Again, the entire reason I brought that example up was because I found it to be a real life illustration of the text. For preaching purposes, an example from my community.

Brian said...

Regarding the text in Acts:

You bring up great sermon ideas for the text. However, I always do my best to avoid eisegesis

(Eisegesis: The process of reading one's own meaning into a text (as opposed to exegesis). Usually perjorative.) pronounced kinda like ice-uh-jesus


The interesting ideas you have for sermon directions with that text send up red flags (to me). That does not mean it cannot be preached ethically with those ideas. It just means that those ideas can easily become reading something into the text that does not exist in the text itself. When this happens the preacher can easily abuse the pulpit. I have faith in you that you don’t do this. I’m just writing this for public discussion.

You asked my take. I gave you some thought on it. I did it in an extemporaneous style (Extemporaneous: Spoken or done without preparation.)
I’m not planning on preaching it this week, so I probably won’t spend any more time on it for now.

Clarification: The definitions are not intended to insult anyone’s intelligence. As I’ve shared before, my goals are writing and speaking for those who have not had the opportunities to learn the $5 words.

John said...

Brian,

I am not a preacher. But if I were to preach on the Lucan text (Luke 18:9-14, by the way) today I would take the core message as being that genuine righteousness is poured out by God on those open and humble enough to receive and accept it.

Genuine righteousness cannot be imposed on another, not by the holier than thou intimidations of the Christin Taliban, and not by legislation aimed at the universal imposition of a Christian Sharia. Finally, I would argue that feelings or expressions of competitive righteousness are sure indicators of the very opposite of the righteousness which God desires.

It is for each of us (including the Pharisees and tax collectors among us - in contemporary parlance that would be the strippers, the preachers and the lawyers among us) to work out our own salvation - praying for the aid of the Holy Spirit, and responding with humility and with compassion for our own failures and the failings of others along the way.

(Taking your lead, I just wanted to tie in my reflections with the original post.)

John

John said...

David

"Love the sinner AND the sin!" "Nude dancing as "quaint." You have such a way with words!

And I fear you are right about what we can expect from tax collectors in the near future. In fact I see government agents of all stripes as becoming more and more likely to engage in depredation than compassion - or merely doing their jobs.

John

Brian said...

That's basically what I preached. I think that's basically how I hear it preached by others as well. One will do their best to choose illustrations that have meaning in the community in which they have a covenant to be spiritual leader. It is an art rather than a science to be sure. It is, however, very rewarding.

I hope you do some preaching in your congo.
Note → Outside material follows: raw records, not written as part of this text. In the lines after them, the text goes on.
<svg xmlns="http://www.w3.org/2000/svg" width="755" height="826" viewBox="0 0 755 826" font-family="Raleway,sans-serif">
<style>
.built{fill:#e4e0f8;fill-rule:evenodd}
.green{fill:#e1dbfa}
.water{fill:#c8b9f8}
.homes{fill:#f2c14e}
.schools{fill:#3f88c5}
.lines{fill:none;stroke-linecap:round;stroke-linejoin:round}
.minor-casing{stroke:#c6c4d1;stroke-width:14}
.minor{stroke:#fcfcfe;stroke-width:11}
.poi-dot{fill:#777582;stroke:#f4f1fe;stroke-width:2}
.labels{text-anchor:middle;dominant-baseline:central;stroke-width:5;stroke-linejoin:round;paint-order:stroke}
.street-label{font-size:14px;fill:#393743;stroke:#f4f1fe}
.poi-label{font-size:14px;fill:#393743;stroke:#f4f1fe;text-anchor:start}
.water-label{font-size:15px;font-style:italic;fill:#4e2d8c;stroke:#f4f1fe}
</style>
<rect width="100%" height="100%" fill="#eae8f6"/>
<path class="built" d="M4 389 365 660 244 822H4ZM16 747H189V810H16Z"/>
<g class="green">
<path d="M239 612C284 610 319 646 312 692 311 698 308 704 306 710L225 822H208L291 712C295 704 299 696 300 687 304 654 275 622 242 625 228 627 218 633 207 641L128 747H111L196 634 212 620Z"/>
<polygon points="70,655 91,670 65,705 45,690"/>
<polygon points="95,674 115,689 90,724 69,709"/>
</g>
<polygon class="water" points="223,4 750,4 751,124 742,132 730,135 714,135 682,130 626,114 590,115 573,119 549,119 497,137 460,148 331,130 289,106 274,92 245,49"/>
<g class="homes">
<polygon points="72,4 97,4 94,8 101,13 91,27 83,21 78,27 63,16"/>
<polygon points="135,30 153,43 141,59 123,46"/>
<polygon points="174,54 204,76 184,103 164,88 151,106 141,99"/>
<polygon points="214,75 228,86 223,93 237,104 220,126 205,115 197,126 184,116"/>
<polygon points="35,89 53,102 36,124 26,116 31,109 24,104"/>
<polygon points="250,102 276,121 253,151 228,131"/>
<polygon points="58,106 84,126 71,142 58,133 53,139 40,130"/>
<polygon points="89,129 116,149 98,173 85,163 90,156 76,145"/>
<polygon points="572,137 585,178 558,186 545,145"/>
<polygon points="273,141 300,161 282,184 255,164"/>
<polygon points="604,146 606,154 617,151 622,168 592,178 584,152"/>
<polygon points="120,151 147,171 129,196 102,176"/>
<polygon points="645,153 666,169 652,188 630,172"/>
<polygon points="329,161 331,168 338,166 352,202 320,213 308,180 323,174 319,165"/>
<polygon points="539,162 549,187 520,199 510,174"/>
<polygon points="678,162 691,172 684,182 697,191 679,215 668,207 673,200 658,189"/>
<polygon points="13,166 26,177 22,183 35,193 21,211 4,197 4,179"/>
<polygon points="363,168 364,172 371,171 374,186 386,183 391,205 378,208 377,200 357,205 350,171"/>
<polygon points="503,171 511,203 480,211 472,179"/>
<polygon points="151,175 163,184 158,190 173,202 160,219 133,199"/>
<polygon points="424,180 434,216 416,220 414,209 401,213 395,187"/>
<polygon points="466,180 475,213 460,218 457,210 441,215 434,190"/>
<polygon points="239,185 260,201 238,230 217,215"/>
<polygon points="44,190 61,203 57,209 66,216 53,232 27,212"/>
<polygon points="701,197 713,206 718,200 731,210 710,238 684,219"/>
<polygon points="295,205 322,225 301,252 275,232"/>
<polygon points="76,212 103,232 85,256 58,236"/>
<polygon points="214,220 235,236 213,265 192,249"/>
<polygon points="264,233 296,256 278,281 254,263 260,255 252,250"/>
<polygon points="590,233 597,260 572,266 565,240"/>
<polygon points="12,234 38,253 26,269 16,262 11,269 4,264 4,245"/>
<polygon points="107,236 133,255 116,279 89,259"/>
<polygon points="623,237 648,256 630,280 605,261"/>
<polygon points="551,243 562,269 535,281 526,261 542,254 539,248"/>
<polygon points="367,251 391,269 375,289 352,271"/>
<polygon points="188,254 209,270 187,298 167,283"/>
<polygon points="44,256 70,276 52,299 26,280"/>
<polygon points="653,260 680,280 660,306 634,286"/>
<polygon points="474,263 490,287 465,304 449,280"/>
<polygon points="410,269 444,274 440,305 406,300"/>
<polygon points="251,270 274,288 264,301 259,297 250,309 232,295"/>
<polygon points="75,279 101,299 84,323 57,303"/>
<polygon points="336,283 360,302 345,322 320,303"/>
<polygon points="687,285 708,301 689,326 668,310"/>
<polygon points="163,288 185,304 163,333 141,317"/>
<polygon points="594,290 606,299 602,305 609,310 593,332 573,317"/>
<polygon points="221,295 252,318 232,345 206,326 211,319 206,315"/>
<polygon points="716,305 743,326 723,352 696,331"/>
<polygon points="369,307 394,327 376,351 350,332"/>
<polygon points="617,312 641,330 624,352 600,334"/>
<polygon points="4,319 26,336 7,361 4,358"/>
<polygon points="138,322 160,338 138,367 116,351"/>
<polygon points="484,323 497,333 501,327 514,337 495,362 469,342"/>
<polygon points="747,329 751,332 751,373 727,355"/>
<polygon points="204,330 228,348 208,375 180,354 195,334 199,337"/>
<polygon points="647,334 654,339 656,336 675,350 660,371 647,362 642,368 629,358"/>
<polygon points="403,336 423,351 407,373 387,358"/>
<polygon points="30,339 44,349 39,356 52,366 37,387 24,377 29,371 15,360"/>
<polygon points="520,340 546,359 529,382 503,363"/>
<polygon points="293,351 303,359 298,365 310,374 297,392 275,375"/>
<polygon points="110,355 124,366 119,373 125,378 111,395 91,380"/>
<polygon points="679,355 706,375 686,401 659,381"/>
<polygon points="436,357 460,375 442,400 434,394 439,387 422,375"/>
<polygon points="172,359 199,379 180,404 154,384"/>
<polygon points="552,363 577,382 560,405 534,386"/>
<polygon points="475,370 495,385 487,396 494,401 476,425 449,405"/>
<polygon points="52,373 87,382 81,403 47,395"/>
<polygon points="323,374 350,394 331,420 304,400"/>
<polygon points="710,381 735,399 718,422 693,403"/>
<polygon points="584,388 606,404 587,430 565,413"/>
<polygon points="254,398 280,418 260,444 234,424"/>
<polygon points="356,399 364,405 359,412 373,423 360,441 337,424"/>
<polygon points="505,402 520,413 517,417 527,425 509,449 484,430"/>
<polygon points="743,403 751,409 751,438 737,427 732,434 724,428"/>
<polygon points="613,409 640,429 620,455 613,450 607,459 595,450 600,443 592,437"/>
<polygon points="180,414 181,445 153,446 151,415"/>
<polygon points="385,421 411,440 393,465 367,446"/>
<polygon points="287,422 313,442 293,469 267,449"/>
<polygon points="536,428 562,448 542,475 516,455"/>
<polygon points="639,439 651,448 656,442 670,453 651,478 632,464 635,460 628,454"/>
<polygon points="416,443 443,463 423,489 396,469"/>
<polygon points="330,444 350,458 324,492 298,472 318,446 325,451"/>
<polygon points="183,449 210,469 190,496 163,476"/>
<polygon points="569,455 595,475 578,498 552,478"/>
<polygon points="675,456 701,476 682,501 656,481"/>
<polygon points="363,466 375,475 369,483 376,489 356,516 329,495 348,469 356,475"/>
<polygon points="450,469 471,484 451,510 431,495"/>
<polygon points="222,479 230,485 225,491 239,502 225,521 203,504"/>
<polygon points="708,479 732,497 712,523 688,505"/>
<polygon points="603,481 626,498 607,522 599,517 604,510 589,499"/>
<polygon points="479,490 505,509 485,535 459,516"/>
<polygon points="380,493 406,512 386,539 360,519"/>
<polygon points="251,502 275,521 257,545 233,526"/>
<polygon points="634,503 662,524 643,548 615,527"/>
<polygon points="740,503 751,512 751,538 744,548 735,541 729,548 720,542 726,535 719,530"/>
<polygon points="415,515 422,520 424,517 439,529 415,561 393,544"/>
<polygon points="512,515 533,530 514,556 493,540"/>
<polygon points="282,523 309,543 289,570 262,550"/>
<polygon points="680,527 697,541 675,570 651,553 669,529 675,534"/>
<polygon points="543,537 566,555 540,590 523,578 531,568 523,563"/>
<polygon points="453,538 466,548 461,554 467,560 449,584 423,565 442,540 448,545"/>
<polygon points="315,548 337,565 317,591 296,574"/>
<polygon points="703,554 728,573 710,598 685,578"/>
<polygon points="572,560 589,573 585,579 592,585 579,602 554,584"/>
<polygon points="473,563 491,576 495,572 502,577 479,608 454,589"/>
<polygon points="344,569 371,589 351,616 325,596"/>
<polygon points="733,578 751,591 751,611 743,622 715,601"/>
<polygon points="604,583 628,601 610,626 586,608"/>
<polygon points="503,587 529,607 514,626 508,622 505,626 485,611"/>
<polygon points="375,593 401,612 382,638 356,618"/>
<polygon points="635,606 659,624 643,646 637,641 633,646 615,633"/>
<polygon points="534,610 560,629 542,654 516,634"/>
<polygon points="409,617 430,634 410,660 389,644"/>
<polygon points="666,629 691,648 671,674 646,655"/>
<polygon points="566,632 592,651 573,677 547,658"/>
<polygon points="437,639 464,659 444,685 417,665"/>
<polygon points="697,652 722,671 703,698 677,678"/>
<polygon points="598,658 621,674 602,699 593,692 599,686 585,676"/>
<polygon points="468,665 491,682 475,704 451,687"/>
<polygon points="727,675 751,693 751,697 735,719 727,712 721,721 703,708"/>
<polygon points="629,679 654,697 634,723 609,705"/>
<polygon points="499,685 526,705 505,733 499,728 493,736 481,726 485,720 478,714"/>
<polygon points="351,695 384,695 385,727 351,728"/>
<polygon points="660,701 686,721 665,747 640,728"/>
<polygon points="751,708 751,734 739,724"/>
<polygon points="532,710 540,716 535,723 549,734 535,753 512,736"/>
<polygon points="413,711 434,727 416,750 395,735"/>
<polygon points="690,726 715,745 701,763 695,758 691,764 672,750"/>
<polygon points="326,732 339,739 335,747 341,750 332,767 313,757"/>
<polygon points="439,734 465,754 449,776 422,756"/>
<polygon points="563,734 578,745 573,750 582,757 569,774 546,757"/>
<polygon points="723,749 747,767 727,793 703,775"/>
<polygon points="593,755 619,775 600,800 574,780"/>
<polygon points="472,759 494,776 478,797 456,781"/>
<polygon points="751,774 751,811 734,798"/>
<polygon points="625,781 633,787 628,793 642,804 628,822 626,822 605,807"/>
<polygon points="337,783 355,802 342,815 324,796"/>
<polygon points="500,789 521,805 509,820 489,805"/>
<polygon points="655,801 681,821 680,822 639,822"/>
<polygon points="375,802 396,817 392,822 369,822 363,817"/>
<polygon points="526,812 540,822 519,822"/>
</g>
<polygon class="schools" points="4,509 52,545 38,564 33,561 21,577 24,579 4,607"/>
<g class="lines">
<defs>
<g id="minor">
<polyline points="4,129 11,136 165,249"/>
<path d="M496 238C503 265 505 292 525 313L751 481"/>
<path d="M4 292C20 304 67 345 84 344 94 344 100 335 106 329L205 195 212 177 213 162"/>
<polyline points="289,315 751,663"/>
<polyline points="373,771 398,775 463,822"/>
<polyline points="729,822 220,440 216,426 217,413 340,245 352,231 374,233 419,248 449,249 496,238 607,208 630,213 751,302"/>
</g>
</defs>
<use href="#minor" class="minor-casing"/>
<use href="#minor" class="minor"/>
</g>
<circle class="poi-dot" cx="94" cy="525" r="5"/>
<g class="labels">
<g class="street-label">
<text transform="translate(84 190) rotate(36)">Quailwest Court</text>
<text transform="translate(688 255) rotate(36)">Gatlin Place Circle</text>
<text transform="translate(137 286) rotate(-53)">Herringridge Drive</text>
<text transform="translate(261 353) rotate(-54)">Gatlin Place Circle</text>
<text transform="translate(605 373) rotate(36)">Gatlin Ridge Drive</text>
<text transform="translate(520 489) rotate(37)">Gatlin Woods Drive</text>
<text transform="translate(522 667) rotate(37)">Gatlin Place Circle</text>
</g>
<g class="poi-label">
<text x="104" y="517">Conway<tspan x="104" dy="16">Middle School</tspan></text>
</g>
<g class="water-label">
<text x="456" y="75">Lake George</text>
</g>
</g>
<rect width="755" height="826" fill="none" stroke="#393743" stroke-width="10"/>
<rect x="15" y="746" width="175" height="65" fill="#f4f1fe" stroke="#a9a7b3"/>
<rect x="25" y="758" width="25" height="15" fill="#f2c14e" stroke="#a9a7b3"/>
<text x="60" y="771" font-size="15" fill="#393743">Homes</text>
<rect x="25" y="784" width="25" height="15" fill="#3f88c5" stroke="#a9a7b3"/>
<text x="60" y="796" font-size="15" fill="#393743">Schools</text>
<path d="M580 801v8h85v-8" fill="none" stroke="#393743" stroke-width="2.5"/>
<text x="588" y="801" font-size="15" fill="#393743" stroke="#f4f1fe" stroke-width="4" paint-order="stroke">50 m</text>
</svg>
You have a good head and heart.

John said...

Brian,

Thank you.

John

Pastor Bob Cornwall said...

Brian,

John gets his opportunities, but right now I have to make room for his daughter, who is a gifted preacher!

David said...

John doesn't want to (probably can't) upstage her!

Comparing strippers to lawyers? Scandalous!

What is our wholesome/ wholesale entertainment today? Detroit murder show? Doctors playing god? Celebrity antics? pooh, I'm so sick of it. It's hard to criticize these ladies or their patrons.

Brian said...

Bob,

I didn't know John was in your congregation. I'm glad you have support for your internet writing. It is risky because you make yourself vulnerable with no real upside except for faithfulness to your calling. Also glad to hear about John's daughter.

I see the Revised Common Lectionary presents us with another tax collector story. (Unless you're going with the Reformation Sunday approach.)

Side Note: One year for Reformation Sunday a fellow Disciple pastor and I portrayed a conversation as Barton W Stone & Alexander Campbell. It was a script we bought through the General Ministry. It worked great!

David said...

Risky is right Brian. Bob makes our whole congregation appear to be thoughtful. That's why I show up- to help straighten such assumptions out.